Chimiste bruxelloise de renommée internationale, Lucia de Brouckère est la première femme à enseigner dans une faculté des sciences en Belgique.
Lucia de Brouckère, née le 13 juillet 1904 à Saint-Gilles, est la fille du célèbre politicien Louis de Brouckère. Lorsque la première guerre mondiale éclate, Lucia de Brouckère et sa famille se réfugient en Angleterre. Lucia de Brouckère y poursuit ses études et revient en Belgique dès la fin de la guerre. En 1923, elle décide alors d’étudier la chimie à l’Université Libre de Bruxelles. En 1927, Lucia de Brouckère décroche un doctorat en chimie, sa thèse a comme sujet « L’absorption des électrolytes par les surfaces cristallines » et est couronnée par le prix Stas de l’Académie royale de Belgique.
Remarquée pour la qualité de ses recherche, Lucia de Brouckère reste dans le milieu universitaire après ses études. Elle devient assistante auprès du professeur Jean Timmermans au sein du service de chimie-physique de l’Université Libre de Bruxelles. Ensuite, elle travaille, toujours en tant qu’assistante à l’ULB, au côté du professeur Alexandre Pinkus, dans le laboratoire de chimie analytique.
De 1930 à 1932, elle est chargée de cours à Gand et devient ainsi la première femme à enseigner dans une Faculté des Sciences en Belgique. De 1937 à 1940, elle devient titulaire du cours d’éléments de chimie générale à l’Université Libre de Bruxelles.
Lors de la deuxième guerre mondiale, l’Université Libre de Bruxelles suspend les cours et Lucia de Brouckère retourne alors en Angleterre. Elle y enseigne et participe à des recherches en chimie à des fins militaires. En 1944, elle supervise la section des industries chimiques au Ministère des Affaires Économiques du gouvernement belge en exil.
En 1945, l’Université Libre de Bruxelles rouvre ses portes, Lucia de Brouckère reprend ses enseignements. Elle devient progressivement titulaire de plusieurs cours (chimie générale, chimie analytique et chimie physique). Elle modernise l’organisation du département de chimie à l’ULB, tant dans ses enseignements que dans les recherches qui y sont menées. Elle invite des intervenants étrangers et accentue l’organisation d’une formation en chimie davantage orientée vers des travaux pratiques.

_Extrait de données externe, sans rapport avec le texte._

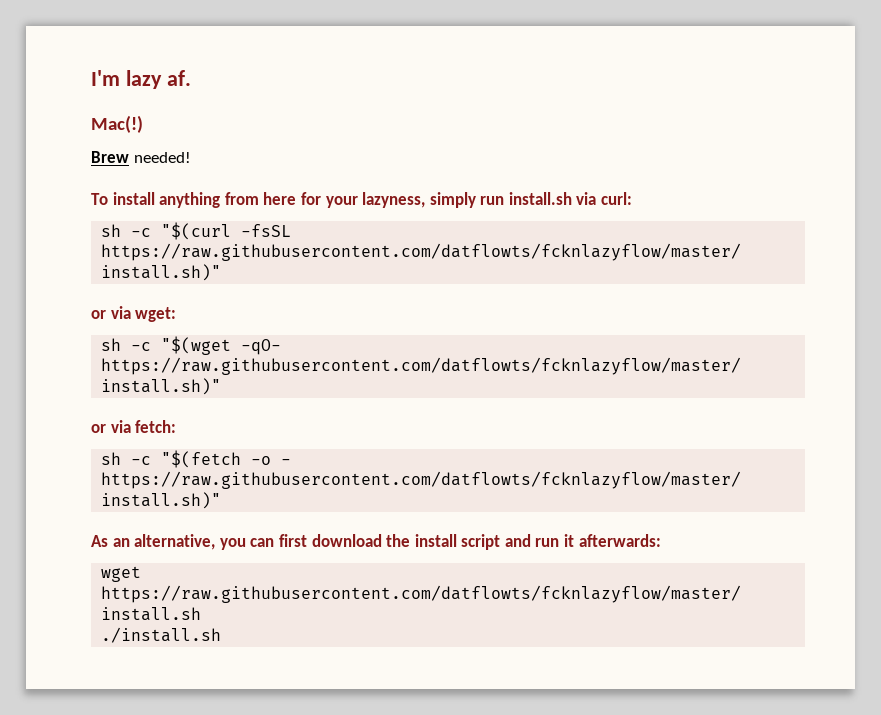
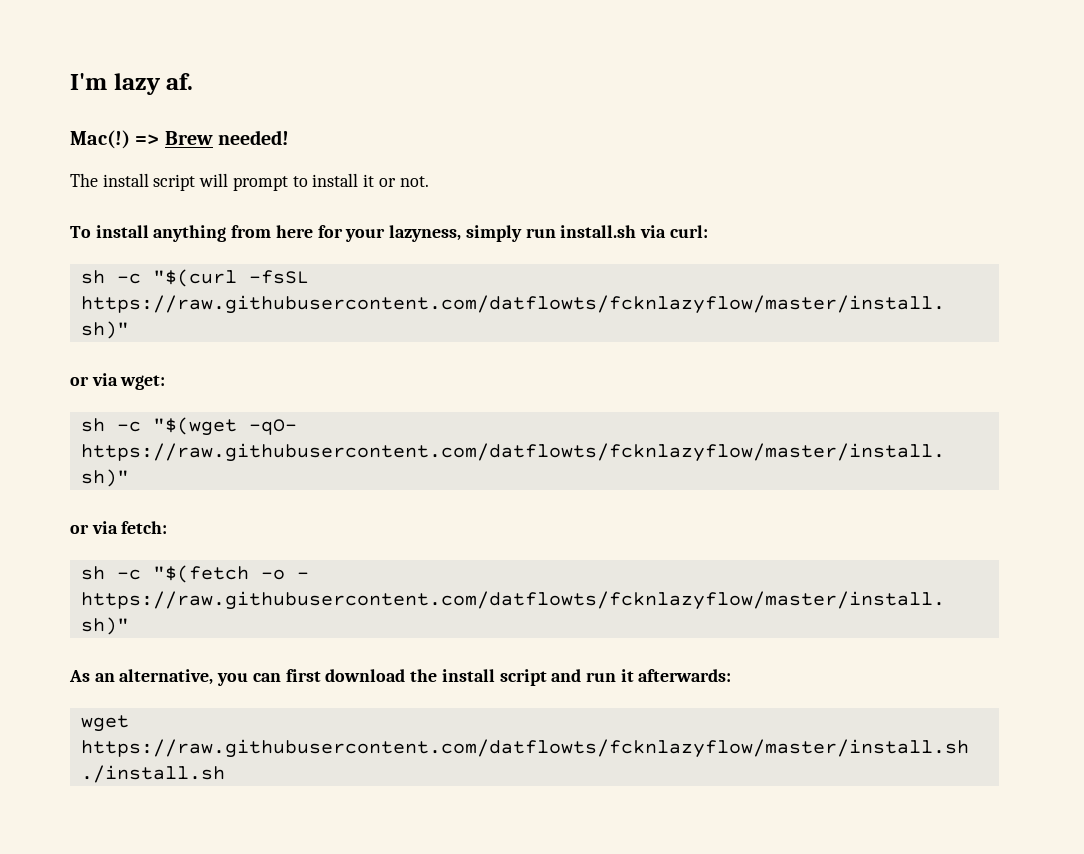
(143, 124) // -> [135,134,160,145] =>
(191, 157) none -> [70,173,429,191] // The install script will prompt to install it or not.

Lucia de Brouckère œuvre à ce que ses étudiants deviennent de bons scientifiques mais aussi des esprits libres.
« On a besoin d’hommes et de femmes qui saisissent toutes les occasions de parfaire et de corriger leurs connaissances »
En 1953, la qualité de ses recherches est récompensée par le prix Wetrems de l’Académie Royale des Sciences, des Lettres et des Beaux-Arts de Belgique.
Lucia de Brouckère devient Doyenne de la Faculté des Sciences de l’Université Libre de Bruxelles de 1960 à 1962.
En dehors de l’université, Lucia de Brouckère exercera de nombreux mandats. En 1952, elle commence à siéger dans les commission du Fonds national de la Recherche Scientifique. Elle préside la Société belge de chimie dès 1958. Elle devient membre, à partir de 1965, du conseil d’administration des Institutions internationales de Physique et de Chimie de Solvay.
Afin de motiver les jeunes à se lancer dans des études scientifiques, elle participe également à la création des Jeunesses Scientifiques et du Centre Universitaire du Film Scientifique. En 1974, un fonds Lucia de Brouckère est créé afin de soutenir les jeunes chercheurs et chercheuses en chimie lors de leurs voyages d’études à l’étranger. Au département de chimie de l’ULB, des bourses de voyages de Brouckère sont toujours aujourd’hui octroyées aux jeunes chimistes effectuant une thèse de doctorat.
Lucia de Brouckère est une scientifique très engagée. Selon elle, un bon scientifique ou une bonne scientifique ne peut se contenter de contribuer dans son domaine d’étude, mais doit aussi embrasser les sujets qui l’entourent, comme la politique, l’économie ou la culture. Elle lutte pour une recherche libre et indépendante. Fervente défenseuse des valeurs démocratiques, elle est élue première femme à la tête du Comité Mondial des Femmes contre la Guerre et le Fascisme en 1934. Elle défend le libre examen, la reconnaissance de la laïcité et le droit des femmes. À la suite de mai 68, elle est élue Présidente de la commission de réforme de l’Université Libre de Bruxelles. Parmi les nombreux combats qu’elle mène, elle participe notamment à la lutte pour la suspension de la loi anti-avortement.
Lucia de Brouckère décède le 3 novembre 1982 à Ixelles.